(TASK STATEMENT) Copy each line below in which the string "wrist" occurs.

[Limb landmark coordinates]
● ● ● ● ● ● ●

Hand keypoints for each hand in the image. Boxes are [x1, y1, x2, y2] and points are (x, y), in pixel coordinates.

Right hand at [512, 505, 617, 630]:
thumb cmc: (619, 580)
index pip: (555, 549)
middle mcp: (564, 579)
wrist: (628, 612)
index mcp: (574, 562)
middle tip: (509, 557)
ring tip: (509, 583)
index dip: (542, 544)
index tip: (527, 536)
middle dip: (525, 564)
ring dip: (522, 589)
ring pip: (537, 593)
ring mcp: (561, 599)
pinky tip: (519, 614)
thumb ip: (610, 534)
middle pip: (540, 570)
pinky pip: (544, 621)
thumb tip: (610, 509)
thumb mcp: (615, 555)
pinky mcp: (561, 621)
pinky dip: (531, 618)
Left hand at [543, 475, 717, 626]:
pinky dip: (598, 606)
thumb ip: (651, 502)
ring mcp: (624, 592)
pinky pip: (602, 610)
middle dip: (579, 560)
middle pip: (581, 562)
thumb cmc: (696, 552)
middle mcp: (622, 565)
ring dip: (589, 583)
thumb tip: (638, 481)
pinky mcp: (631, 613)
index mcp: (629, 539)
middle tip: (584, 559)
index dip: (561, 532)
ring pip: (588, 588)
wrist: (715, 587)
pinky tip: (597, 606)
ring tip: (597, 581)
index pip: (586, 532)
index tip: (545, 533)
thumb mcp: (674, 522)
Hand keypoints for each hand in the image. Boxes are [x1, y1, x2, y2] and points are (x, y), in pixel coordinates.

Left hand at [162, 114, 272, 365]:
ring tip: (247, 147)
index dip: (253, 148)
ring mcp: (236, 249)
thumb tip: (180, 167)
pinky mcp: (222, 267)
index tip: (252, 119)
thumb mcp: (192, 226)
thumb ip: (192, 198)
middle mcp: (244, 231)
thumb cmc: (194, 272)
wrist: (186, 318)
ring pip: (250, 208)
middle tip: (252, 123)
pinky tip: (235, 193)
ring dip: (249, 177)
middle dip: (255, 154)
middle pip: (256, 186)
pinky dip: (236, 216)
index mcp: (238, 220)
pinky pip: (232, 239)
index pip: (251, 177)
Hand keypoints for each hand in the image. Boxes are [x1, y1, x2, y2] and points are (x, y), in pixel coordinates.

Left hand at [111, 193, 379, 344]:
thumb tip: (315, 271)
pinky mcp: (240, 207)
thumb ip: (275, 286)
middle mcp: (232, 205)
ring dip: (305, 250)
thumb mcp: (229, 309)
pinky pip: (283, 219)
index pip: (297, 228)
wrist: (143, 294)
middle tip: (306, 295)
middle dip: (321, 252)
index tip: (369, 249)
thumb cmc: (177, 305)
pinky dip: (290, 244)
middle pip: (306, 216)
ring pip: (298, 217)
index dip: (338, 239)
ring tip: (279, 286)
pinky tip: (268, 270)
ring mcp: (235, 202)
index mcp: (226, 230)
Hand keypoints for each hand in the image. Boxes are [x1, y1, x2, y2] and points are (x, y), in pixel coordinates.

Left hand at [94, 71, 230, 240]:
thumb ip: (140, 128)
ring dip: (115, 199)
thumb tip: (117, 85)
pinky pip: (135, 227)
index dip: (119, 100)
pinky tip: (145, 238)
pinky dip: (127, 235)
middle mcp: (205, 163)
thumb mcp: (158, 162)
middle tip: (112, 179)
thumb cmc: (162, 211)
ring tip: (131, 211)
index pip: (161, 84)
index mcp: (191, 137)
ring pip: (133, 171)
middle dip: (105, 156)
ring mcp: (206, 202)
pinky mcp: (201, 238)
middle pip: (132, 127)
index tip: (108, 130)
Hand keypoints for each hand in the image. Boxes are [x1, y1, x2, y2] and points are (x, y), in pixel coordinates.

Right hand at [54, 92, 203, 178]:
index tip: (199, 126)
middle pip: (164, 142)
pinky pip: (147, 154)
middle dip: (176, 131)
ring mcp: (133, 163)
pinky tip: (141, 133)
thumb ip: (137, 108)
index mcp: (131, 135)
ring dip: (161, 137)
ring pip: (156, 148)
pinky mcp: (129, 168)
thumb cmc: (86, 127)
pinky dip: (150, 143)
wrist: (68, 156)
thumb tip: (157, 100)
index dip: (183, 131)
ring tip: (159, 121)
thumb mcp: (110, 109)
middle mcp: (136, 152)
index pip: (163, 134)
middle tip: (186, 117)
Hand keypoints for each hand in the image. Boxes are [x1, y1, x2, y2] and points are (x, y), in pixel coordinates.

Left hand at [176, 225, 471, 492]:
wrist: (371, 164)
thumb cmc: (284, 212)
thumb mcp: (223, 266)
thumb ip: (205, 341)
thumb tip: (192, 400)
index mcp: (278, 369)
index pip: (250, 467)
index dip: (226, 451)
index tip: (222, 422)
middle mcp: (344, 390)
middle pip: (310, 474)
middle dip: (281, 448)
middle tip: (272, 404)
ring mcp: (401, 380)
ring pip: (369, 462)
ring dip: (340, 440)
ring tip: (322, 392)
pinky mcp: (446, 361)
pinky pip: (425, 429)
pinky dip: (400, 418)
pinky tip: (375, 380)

● ● ● ● ● ● ●

(SOLUTION TO THIS EXERCISE)
wrist: (628, 612)
wrist: (715, 587)
wrist: (186, 318)
wrist: (143, 294)
wrist: (68, 156)
wrist: (371, 164)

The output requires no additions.